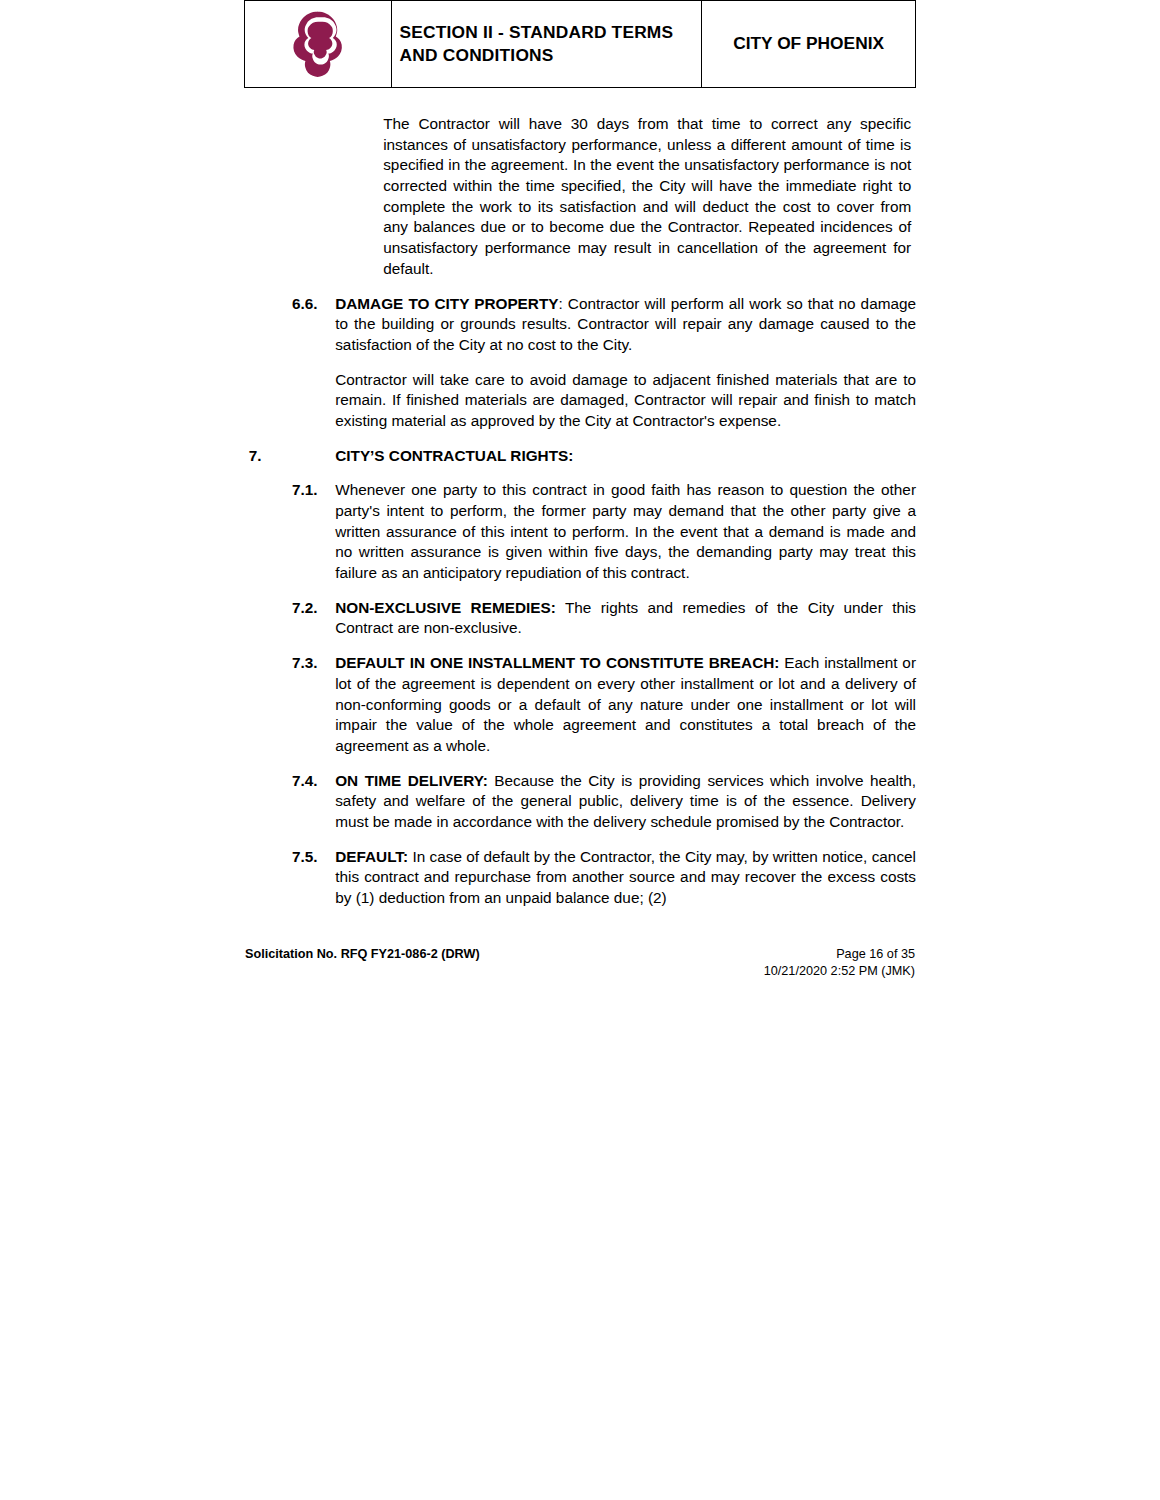| | SECTION II - STANDARD TERMS AND CONDITIONS | CITY OF PHOENIX |
The Contractor will have 30 days from that time to correct any specific instances of unsatisfactory performance, unless a different amount of time is specified in the agreement. In the event the unsatisfactory performance is not corrected within the time specified, the City will have the immediate right to complete the work to its satisfaction and will deduct the cost to cover from any balances due or to become due the Contractor. Repeated incidences of unsatisfactory performance may result in cancellation of the agreement for default.
6.6.
DAMAGE TO CITY PROPERTY: Contractor will perform all work so that no damage to the building or grounds results. Contractor will repair any damage caused to the satisfaction of the City at no cost to the City.
Contractor will take care to avoid damage to adjacent finished materials that are to remain. If finished materials are damaged, Contractor will repair and finish to match existing material as approved by the City at Contractor's expense.
7.
CITY’S CONTRACTUAL RIGHTS:
7.1.
Whenever one party to this contract in good faith has reason to question the other party's intent to perform, the former party may demand that the other party give a written assurance of this intent to perform. In the event that a demand is made and no written assurance is given within five days, the demanding party may treat this failure as an anticipatory repudiation of this contract.
7.2.
NON-EXCLUSIVE REMEDIES: The rights and remedies of the City under this Contract are non-exclusive.
7.3.
DEFAULT IN ONE INSTALLMENT TO CONSTITUTE BREACH: Each installment or lot of the agreement is dependent on every other installment or lot and a delivery of non-conforming goods or a default of any nature under one installment or lot will impair the value of the whole agreement and constitutes a total breach of the agreement as a whole.
7.4.
ON TIME DELIVERY: Because the City is providing services which involve health, safety and welfare of the general public, delivery time is of the essence. Delivery must be made in accordance with the delivery schedule promised by the Contractor.
7.5.
DEFAULT: In case of default by the Contractor, the City may, by written notice, cancel this contract and repurchase from another source and may recover the excess costs by (1) deduction from an unpaid balance due; (2)
| Solicitation No. RFQ FY21-086-2 (DRW) | Page 16 of 35 10/21/2020 2:52 PM (JMK) |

**WHAT IS REQUIRED:**
Each line in the records above should be reproduced exactly; images are not copied.

**WRITTEN RESPONSE:**
| | SECTION II - STANDARD TERMS AND CONDITIONS | CITY OF PHOENIX |
The Contractor will have 30 days from that time to correct any specific instances of unsatisfactory performance, unless a different amount of time is specified in the agreement. In the event the unsatisfactory performance is not corrected within the time specified, the City will have the immediate right to complete the work to its satisfaction and will deduct the cost to cover from any balances due or to become due the Contractor. Repeated incidences of unsatisfactory performance may result in cancellation of the agreement for default.
6.6.
DAMAGE TO CITY PROPERTY: Contractor will perform all work so that no damage to the building or grounds results. Contractor will repair any damage caused to the satisfaction of the City at no cost to the City.
Contractor will take care to avoid damage to adjacent finished materials that are to remain. If finished materials are damaged, Contractor will repair and finish to match existing material as approved by the City at Contractor's expense.
7.
CITY’S CONTRACTUAL RIGHTS:
7.1.
Whenever one party to this contract in good faith has reason to question the other party's intent to perform, the former party may demand that the other party give a written assurance of this intent to perform. In the event that a demand is made and no written assurance is given within five days, the demanding party may treat this failure as an anticipatory repudiation of this contract.
7.2.
NON-EXCLUSIVE REMEDIES: The rights and remedies of the City under this Contract are non-exclusive.
7.3.
DEFAULT IN ONE INSTALLMENT TO CONSTITUTE BREACH: Each installment or lot of the agreement is dependent on every other installment or lot and a delivery of non-conforming goods or a default of any nature under one installment or lot will impair the value of the whole agreement and constitutes a total breach of the agreement as a whole.
7.4.
ON TIME DELIVERY: Because the City is providing services which involve health, safety and welfare of the general public, delivery time is of the essence. Delivery must be made in accordance with the delivery schedule promised by the Contractor.
7.5.
DEFAULT: In case of default by the Contractor, the City may, by written notice, cancel this contract and repurchase from another source and may recover the excess costs by (1) deduction from an unpaid balance due; (2)
| Solicitation No. RFQ FY21-086-2 (DRW) | Page 16 of 35 10/21/2020 2:52 PM (JMK) |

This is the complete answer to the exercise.